## INSTRUCTIONS TO FOLLOW
Reproduce all of the data below without alteration; exclude every picture.

## MATERIAL PROVIDED
###

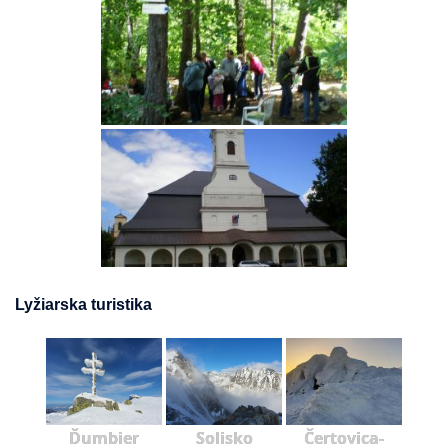
Lyžiarska turistika
Ďumbier
Solisko
Čertovica-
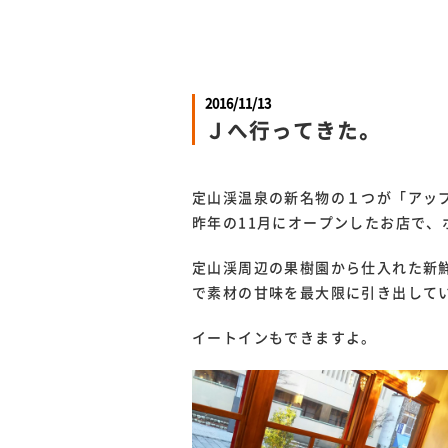
2016/11/13
Ｊへ行ってきた。
定山渓温泉の新名物の１つが「アッ
昨年の11月にオープンしたお店で、
定山渓周辺の果樹園から仕入れた新
で素材の甘味を最大限に引き出して
イートインもできますよ。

###

## EXERCISE RESULT
Lyžiarska turistika
Ďumbier
Solisko
Čertovica-
2016/11/13
Ｊへ行ってきた。
定山渓温泉の新名物の１つが「アッ
昨年の11月にオープンしたお店で、
定山渓周辺の果樹園から仕入れた新
で素材の甘味を最大限に引き出して
イートインもできますよ。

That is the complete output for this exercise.